Creating Initiatives For a Better Future

After 15 years of campaigns and tools to help people eat ethically, the Food Empowerment Project is continuing to create a social impact for human and nonhuman animals.

Photo of Food Empowerment Project Founder, lauren Ornelas
lauren Ornelas, Founder of Food Empowerment Project

Every year, the nonprofit holds school supply drives for the children of farmworkers and encourages them to get the best education they deserve.

“We don’t see that as a form of charity,” said Ornelas. “We see that as a way of righting an injustice that’s taking place against farm workers. It’s really a way for us to give back and say thank you to their parents for the sacrifices that they make for all of us to eat.”

Going forward, Ornelas said it is imperative to provide tools to help people lead a vegan lifestyle. She recounted that when she tried to be a vegetarian in elementary school, her family didn’t have much money, so Ornelas wasn’t able to stick with it.

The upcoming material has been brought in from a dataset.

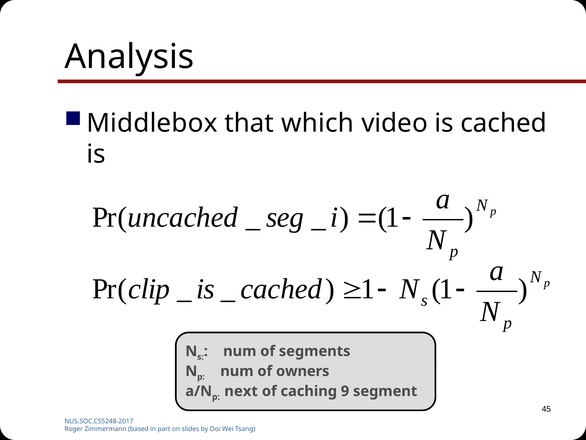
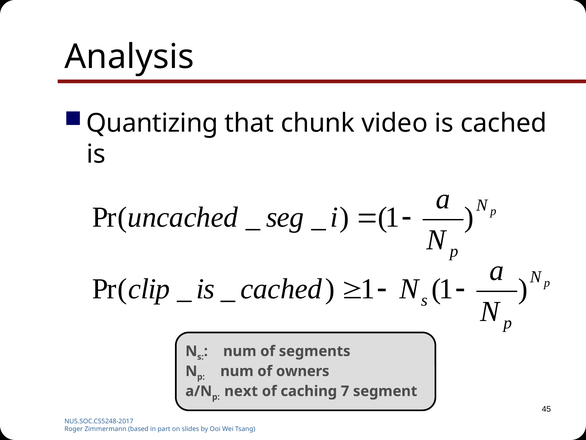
Middlebox: Middlebox -> Quantizing
which: which -> chunk
9: 9 -> 7
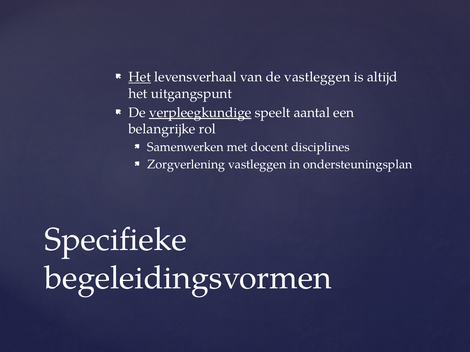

“I don’t want to just teach somebody about all the horrible things that are going on in the world. I want them to give them ideas on how they can not participate in it and also make a difference,” said Ornelas. “Individual choices, but also using their collective voices to make a difference.”

A lot of that work is in trying to stop injustice from taking place when people don’t have access to healthy foods. Ornelas said it would be ridiculous to push veganism on underserved communities if they don’t even have access to fresh produce.

“My goal is to get you some healthy food, and then I’ll talk to you about veganism. But let’s get some justice in your community first and foremost,” she said.